- Over half (56%) of professionals in the Midlands believe there is unequal access to career progression opportunities because of mental health
- Over a quarter (28%) of people with a history of mental health conditions say this has affected their chance of being selected for a job
- 68% of people across the Midlands who have ever had a mental health condition are uncomfortable providing information on their mental health status as part of a job application
- Professionals at the beginning of their career are more likely to be experiencing or have experienced a mental health condition
As it’s World Mental Health Day today, please read findings from a survey of over 5,200 professionals and employers have revealed that career progression opportunities are vastly unequal as a result of mental health.
The survey by recruiting experts, Hays, with over 700 responses from professionals in the Midlands, found that when asked if respondents had the same opportunities as others in their organisation, the highest perceptions of unequal access to career progression opportunities were attributed to mental health, ahead of factors like age, disability or ethnicity.
Alongside career progression, over a quarter (28%) of people with a history of mental health conditions across the region say this has affected their chance of being selected for a job. Over two-thirds (68%) of people who have ever had a mental health condition are also uncomfortable providing information on their mental health status when applying for a job.
The survey also highlighted disadvantages with regards to equal pay and mental health in the Midlands as 36% of respondents felt pay was not equal when taking mental health into account.
Generational and regional divide in those experiencing mental health conditions
The results show a clear disparity in professionals’ experience of mental health conditions. Overall across the UK, a quarter of professionals say they currently have or have experienced a mental health condition and notably, professionals at the beginning of their careers are more likely to be experiencing or have experienced a mental health condition.
29% of graduates and 30% of junior employees say they have experienced a mental health condition, compared to 20% of directors and 16% of C-suite staff. Disparity across seniorities also reflects divides across generations, as close to two-fifths (39%) of those 25 and under say they have experienced a mental health condition compared to 22% of those aged 55+.
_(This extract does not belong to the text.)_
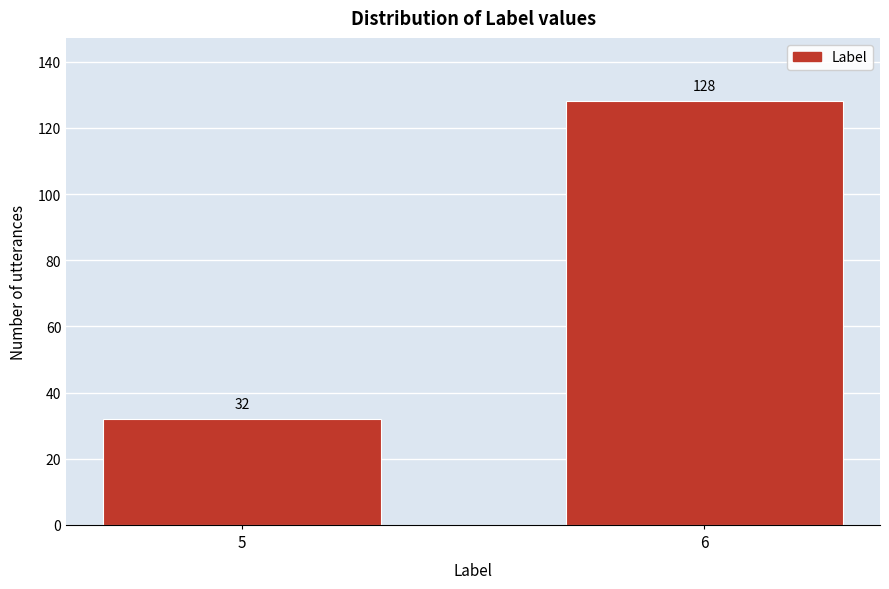

Reading right to left, list all the values displayed in this chart.

128	32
There are differences in experiences of mental health conditions regionally too. 25% of professionals in the Midlands say they have experienced a mental health condition, compared to only 20% of those working in London and 35% of those working in Wales.
Yvonne Smyth, Group Head of Diversity and Inclusion, commented: “It’s clear from our research that experience of mental health conditions is becoming more apparent and as such employers need to step up to negate the concerns employees have around unequal access to career progression linked with mental health.
Structured career progression plans for all professionals regardless of age, gender, ethnicity, disability, sexual orientation or mental health history can help address this – and support everybody, regardless of background, to achieve their full potential within an organisation.
For employers, it may be small steps initially, such as talking more openly about mental health and what resources are available, or ensuring managers have access to training in order to better spot signs of mental ill health.”